#### [Supplied information]
Content starts
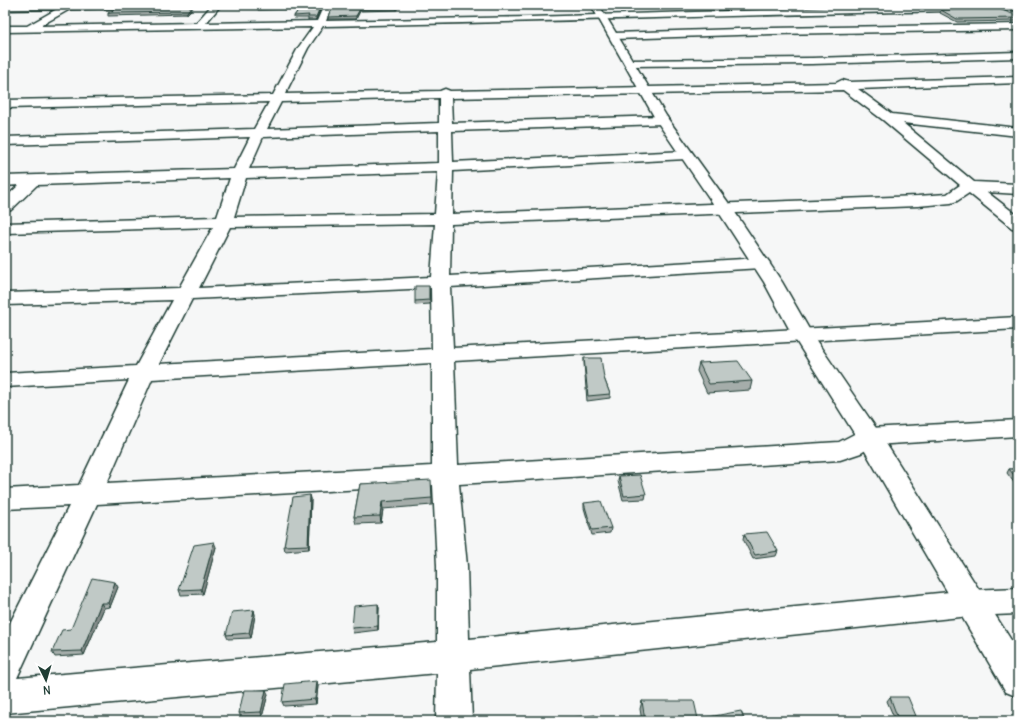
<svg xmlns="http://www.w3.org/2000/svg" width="1023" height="726" font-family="Delius,sans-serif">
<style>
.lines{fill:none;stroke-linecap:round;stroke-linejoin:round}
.street-casing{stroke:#1f3d34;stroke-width:3}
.secondary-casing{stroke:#1f3d34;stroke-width:3}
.street{fill:#fff;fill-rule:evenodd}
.secondary{fill:#fff;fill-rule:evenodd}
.wall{fill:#a5adaa;stroke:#1f3d34}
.shaded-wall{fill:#868d8b;stroke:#1f3d34}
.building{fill:#c0c9c6;stroke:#1f3d34}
</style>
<rect width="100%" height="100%" fill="#f6f7f7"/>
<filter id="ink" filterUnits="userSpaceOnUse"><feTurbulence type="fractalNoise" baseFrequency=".025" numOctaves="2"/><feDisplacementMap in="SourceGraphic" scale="8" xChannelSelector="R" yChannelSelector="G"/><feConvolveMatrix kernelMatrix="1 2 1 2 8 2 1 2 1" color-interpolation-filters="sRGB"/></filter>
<g filter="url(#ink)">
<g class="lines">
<defs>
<path id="street" d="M5,5H132L128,8L70,9L40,26L196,23L212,5H221L206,23L317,21L324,5H332L326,21L530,17L890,6L1018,5V10C786,13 555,22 323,26L308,48L285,94L440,91L445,89L450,91L836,83L842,80L849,82L1018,77V83L858,89L892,114L1018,128V136L903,123L974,182L1018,184V194L987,192L1018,216V229L1012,228L969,193L957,201L951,203L918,206L451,224L450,276L761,258L767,259L770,263L767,267L761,268L450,287L453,348L1018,317V329L454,361L458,465L839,442L860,431L869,428L1018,420V436L874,445L861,453L840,460L459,484L467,566L469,639L970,590L1018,588V614L970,616L470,669L472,721H436L437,673L5,713V633L69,506L5,509V489L79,485L129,380L5,387V373L136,366L172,300L5,305V293L179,288L213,227L5,233V223L217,217L230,178L37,185L11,210L5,212V198L19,185L5,186V176L234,169L250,137L5,145V137L254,129L269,102L5,108V100L273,95L298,48L313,27L5,32V26H27L57,9L5,10ZM843,90L883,120L960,185L947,194L918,196L452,214L453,171L686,159L691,158L693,155L691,152L686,151L453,162L452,131L662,124L667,123L668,120L667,117L662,116L452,123L451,98ZM439,98V123L267,129L281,102ZM439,131V163L249,169L263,137ZM438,172L435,214L234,217L246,178ZM435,224L431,277L199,288L230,227ZM431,288L432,349L159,364L192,299ZM432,363V466L107,483L152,379ZM433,485L437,566V642L17,678L97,504Z
M1018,24V30L772,34L614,39L609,36L614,33L772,28Z
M1018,52V58L812,64L630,66L625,63L630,60L812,58Z"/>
<path id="secondary" d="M591,5H599L668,119L730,205L782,282L813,336L878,431L1018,651V697L1006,692L859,441L793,336L764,282L716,208L656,120Z"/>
</defs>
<!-- street casing -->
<use href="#street" class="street-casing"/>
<!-- secondary casing -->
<use href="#secondary" class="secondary-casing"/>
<!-- street -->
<use href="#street" class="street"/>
<!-- secondary -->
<use href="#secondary" class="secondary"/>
</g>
<!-- wall -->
<path class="wall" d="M195,5L187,14L108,16V13Z
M260,5H322L316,20H308V18H294V16L299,9L258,10V8Z
M332,5H397V10L360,11L356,19H328V17Z
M941,10L1018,16V21L957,22L940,13Z
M429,286L430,304L415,305V301Z
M584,358L604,378L610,394V398L587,401L584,363Z
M699,363L752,381L750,390L707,393L697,371Z
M1009,469H1018V488L1007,473Z
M619,476L646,494L645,499L623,500L618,481Z
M360,484L432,487V505L383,509L381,523L356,524L354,517Z
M310,495L311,499L309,549L285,551L284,546Z
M584,503L611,528L610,533L592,535L584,508Z
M744,534L778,551L776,556L753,559L743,539Z
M216,547L203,594L181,595L179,590Z
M118,587L110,607L104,608L84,655L55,657L52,652Z
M378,604L379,608L378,630L353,633L352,628Z
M254,610L255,615L251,638L228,639L226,635Z
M318,686L316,704L284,706L282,702Z
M268,694L262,717H241L239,713Z
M890,697L916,716L913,720H895L887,701Z
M642,701L698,719L745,721H642L640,709Z"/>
<!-- shaded-wall -->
<path class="shaded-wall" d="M192,5H195L187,14V12Z
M321,5H322L316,20V17Z
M360,9V11L356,19V16Z
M310,495L311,499L309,549L308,545Z
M382,502L383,509L381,523L380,516Z
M214,542L216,547L203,594L201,589Z
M115,582L118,587L110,607L108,603Z
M101,603L104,608L84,655L82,651Z
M378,604L379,608L378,630Z
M254,610L255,615L251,638L249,633Z
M317,681L318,686L316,704L315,699Z
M266,690L268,694L262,717L261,712Z"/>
<!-- building -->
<path class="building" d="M130,5H192L187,12L108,13L119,7H128Z
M260,5H321L316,17H308L309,15L294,16L301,7L258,8Z
M332,5H397V7L360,9L356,16L328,17Z
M999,9L1018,16V18L957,19L941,10Z
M415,286H429V300L415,301Z
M584,358H601L604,378L610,394L588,396Z
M738,361L752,381L709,384L699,363Z
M1009,469H1018V480Z
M640,475L646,494L624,496L619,476Z
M431,480L432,498L382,502L380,516L354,517L360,484Z
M310,495L308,545L284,546L293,497Z
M601,501L611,528L592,530L584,503Z
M767,532L778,551L755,555L744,534Z
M214,542L201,589L179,590L194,545Z
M92,578L115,582L108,603H101L82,651L52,652L62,630L71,629Z
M378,604V626L352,628L354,606Z
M254,610L249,633L226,635L232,612Z
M317,681L315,699L282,702L285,684Z
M244,690H266L261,712L239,713Z
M890,697H908L916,716H897Z
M642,701H694L698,719L741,711L745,721H645Z
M595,715L597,721H571L570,718Z"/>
</g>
<!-- margin -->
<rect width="1023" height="726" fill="none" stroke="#fff" stroke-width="20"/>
<rect x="10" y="10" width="1003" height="706" fill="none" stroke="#1f3d34" stroke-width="1.5" filter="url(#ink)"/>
<!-- north arrow -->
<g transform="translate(46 680) rotate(175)" stroke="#ffffff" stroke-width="3" paint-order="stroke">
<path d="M0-3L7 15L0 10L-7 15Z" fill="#1f3d34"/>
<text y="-6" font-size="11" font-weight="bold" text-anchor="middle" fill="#1f3d34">N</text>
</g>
</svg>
Content ends
#### [How to complete this task]
Copy from the line with "M115,582L118,587L110,607L108,603Z" to the final line of the records, inclusive, and add nothing else.

#### [Exercise result]
M115,582L118,587L110,607L108,603Z
M101,603L104,608L84,655L82,651Z
M378,604L379,608L378,630Z
M254,610L255,615L251,638L249,633Z
M317,681L318,686L316,704L315,699Z
M266,690L268,694L262,717L261,712Z"/>
<!-- building -->
<path class="building" d="M130,5H192L187,12L108,13L119,7H128Z
M260,5H321L316,17H308L309,15L294,16L301,7L258,8Z
M332,5H397V7L360,9L356,16L328,17Z
M999,9L1018,16V18L957,19L941,10Z
M415,286H429V300L415,301Z
M584,358H601L604,378L610,394L588,396Z
M738,361L752,381L709,384L699,363Z
M1009,469H1018V480Z
M640,475L646,494L624,496L619,476Z
M431,480L432,498L382,502L380,516L354,517L360,484Z
M310,495L308,545L284,546L293,497Z
M601,501L611,528L592,530L584,503Z
M767,532L778,551L755,555L744,534Z
M214,542L201,589L179,590L194,545Z
M92,578L115,582L108,603H101L82,651L52,652L62,630L71,629Z
M378,604V626L352,628L354,606Z
M254,610L249,633L226,635L232,612Z
M317,681L315,699L282,702L285,684Z
M244,690H266L261,712L239,713Z
M890,697H908L916,716H897Z
M642,701H694L698,719L741,711L745,721H645Z
M595,715L597,721H571L570,718Z"/>
</g>
<!-- margin -->
<rect width="1023" height="726" fill="none" stroke="#fff" stroke-width="20"/>
<rect x="10" y="10" width="1003" height="706" fill="none" stroke="#1f3d34" stroke-width="1.5" filter="url(#ink)"/>
<!-- north arrow -->
<g transform="translate(46 680) rotate(175)" stroke="#ffffff" stroke-width="3" paint-order="stroke">
<path d="M0-3L7 15L0 10L-7 15Z" fill="#1f3d34"/>
<text y="-6" font-size="11" font-weight="bold" text-anchor="middle" fill="#1f3d34">N</text>
</g>
</svg>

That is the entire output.